Reviewing Louis Perry’s “Case Against the Sexual Revolution”

 

By Patricia Patnode

Louise Perry’s new book “The Case Against The Sexual Revolution,” isn’t proposing anything terribly new. The gist of the book is that readers should “Listen To [Their] Mother[s],” to quote its last chapter. The message is that what women do, particularly with their bodies, is consequential- regardless of whether we want to acknowledge it or not. Eating copious amounts of junk food daily poses negative health problems. Having lots of unprotected sex with different partners has its own repercussions. 

Perry notes that society became disconnected from nature after the Enlightenment. As knowledge grew, fear of the unknown decreased. Technology produced comfort and information. Compared to the rest of human history, contemporary time is rather cushy.

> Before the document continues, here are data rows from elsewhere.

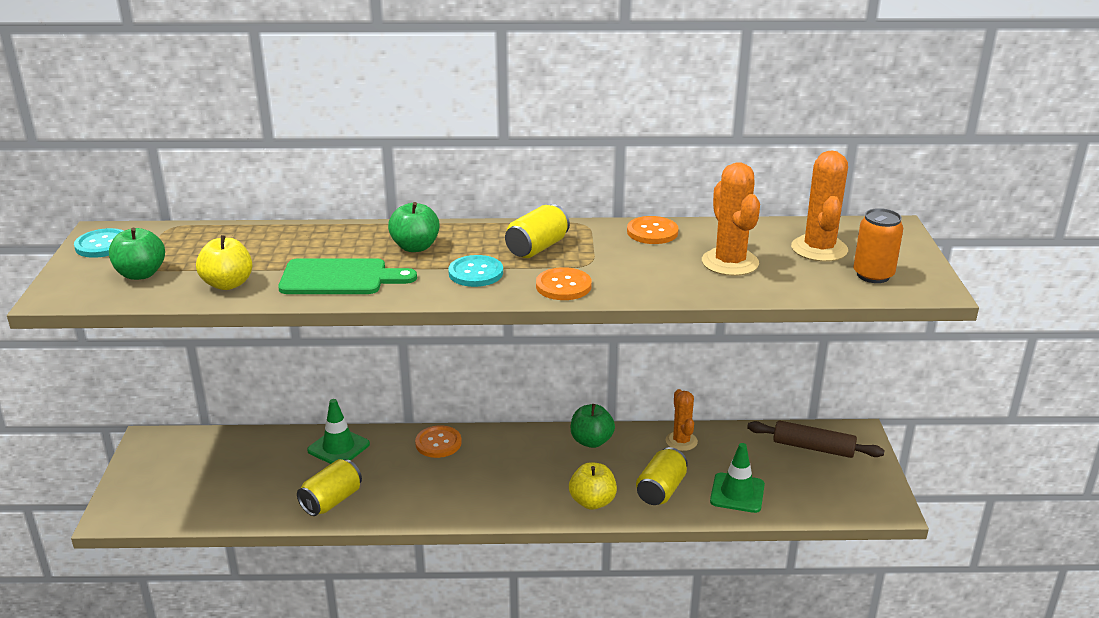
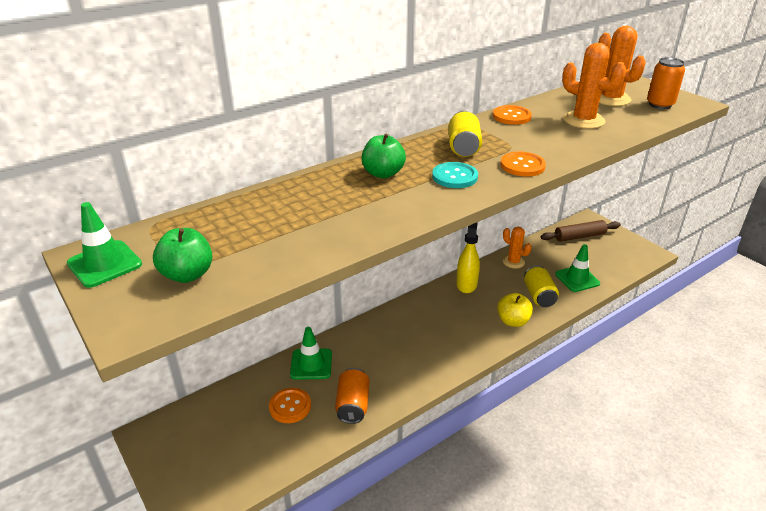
camera: 35 degrees left, 5 degrees up
turquoise button [74,228,124,258] -> green traffic cone [67,202,142,288]
yellow apple [196,235,252,290] -> none
green cutting board [278,258,417,294] -> none
yellow can [297,459,362,516] -> orange can [335,368,369,424]
orange button [415,426,462,458] -> orange button moved to [269,388,311,423]
green apple [571,404,615,448] -> yellow spray bottle [456,222,480,293]

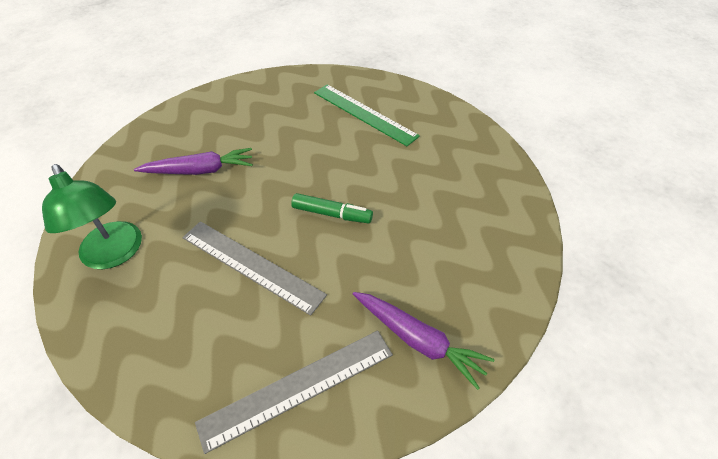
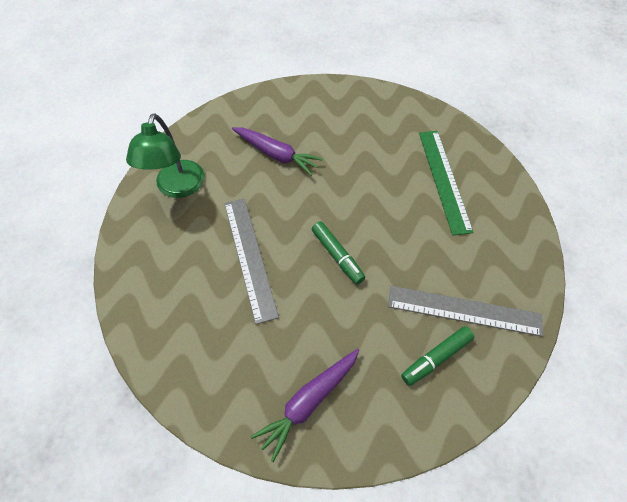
camera: 40 degrees right, 10 degrees up
grey ruler [195,331,393,454] -> grey ruler moved to [388,286,543,337]
purple carrot [353,292,495,390] -> purple carrot turned 60 degrees clockwise [251,349,360,462]
none -> green marker [401,326,474,386]

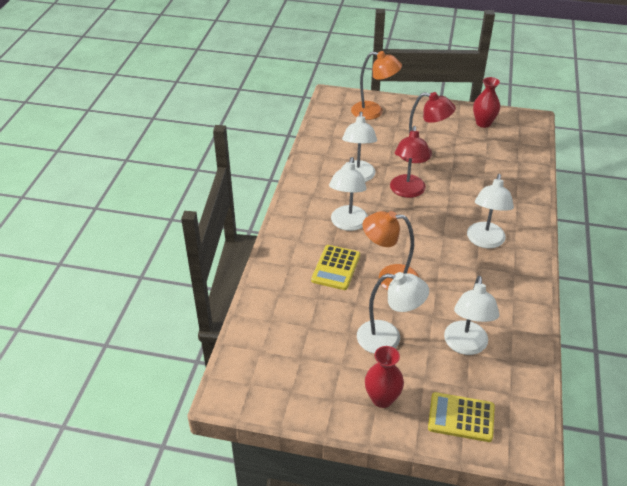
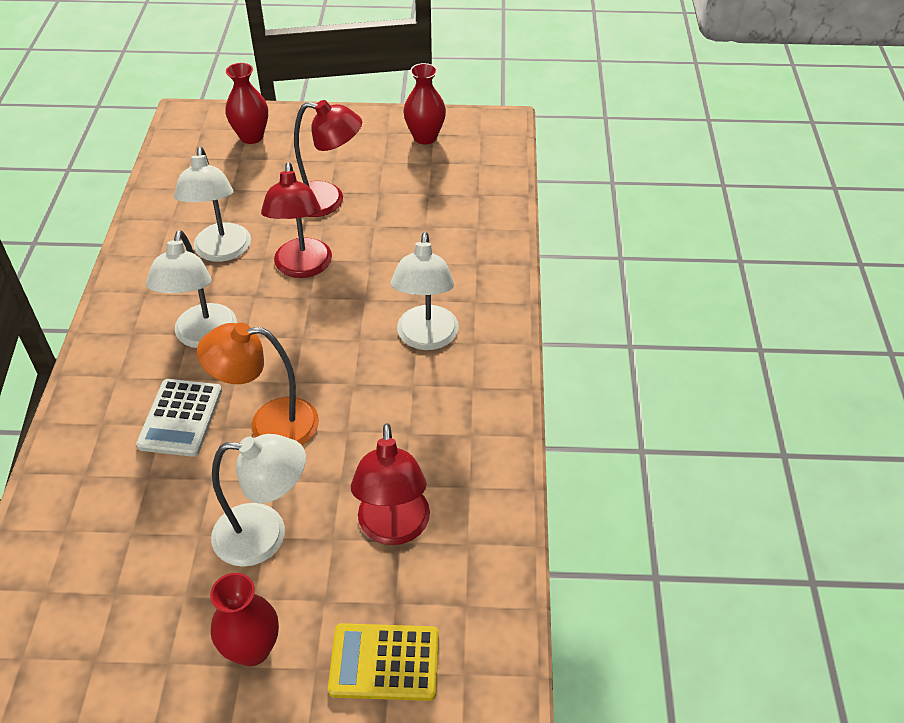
camera: 10 degrees left, 5 degrees up
yellow calculator [311,245,360,290] -> white calculator [136,379,222,457]
orange lamp [351,51,402,120] -> red vase [225,63,268,144]
white lamp [444,276,499,355] -> red lamp [351,423,430,545]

If you’re stranded on a mountain, a helicopter can rescue you. If the roads are icy and treacherous, salt and chemicals can prevent traffic accidents. But still, occasionally, something crazy will happen that reminds us that we can’t control everything- especially nature. People may die after being struck by lightening, which happened recently at The White House. Floods can still wash houses away. 

We are seasonally reminded that nature is greater than us, so why are we so resistant to that reality in our own bodies? And why do women disproportionally wage this war against nature? This is the disenchantment that Perry focuses on. She points out that hormonal birth control has shifted cultural attitudes towards sex. It has reduced our mystic appreciation for the human condition and, by extension, sex. She disagrees with the idea that sex is “simply a leisure activity” having “meaning only if the participants choose to give it meaning.” Although her book makes a secular argument about the psychological meaningfulness of sex, parts of it could be mistaken for passages from the Catholic Humane Vitae encyclical.

Perry should, in my opinion, take the conclusion of her book further and outright say that we are spiritually designed to value sex and deeply connect with a sexual partner. 

The closest we will ever come to understanding God is through creating new life. Parenthood is a profound experience and sex is the holy union of two people for the purpose of procreation. That some people must use birth control to sidestep this gift is obvious proof of its purpose. Pleasure isn’t an end in itself, it’s a means of drawing closer to God. As our society has moved away from our ordered understanding of our relation to God we have also moved away from good sex.

My favorite line from the book is, “The sexual revolution has not freed all of us, it freed some of us, selectively, at a price.” We need to balance our sexual freedom with other values and consider its serious tradeoffs.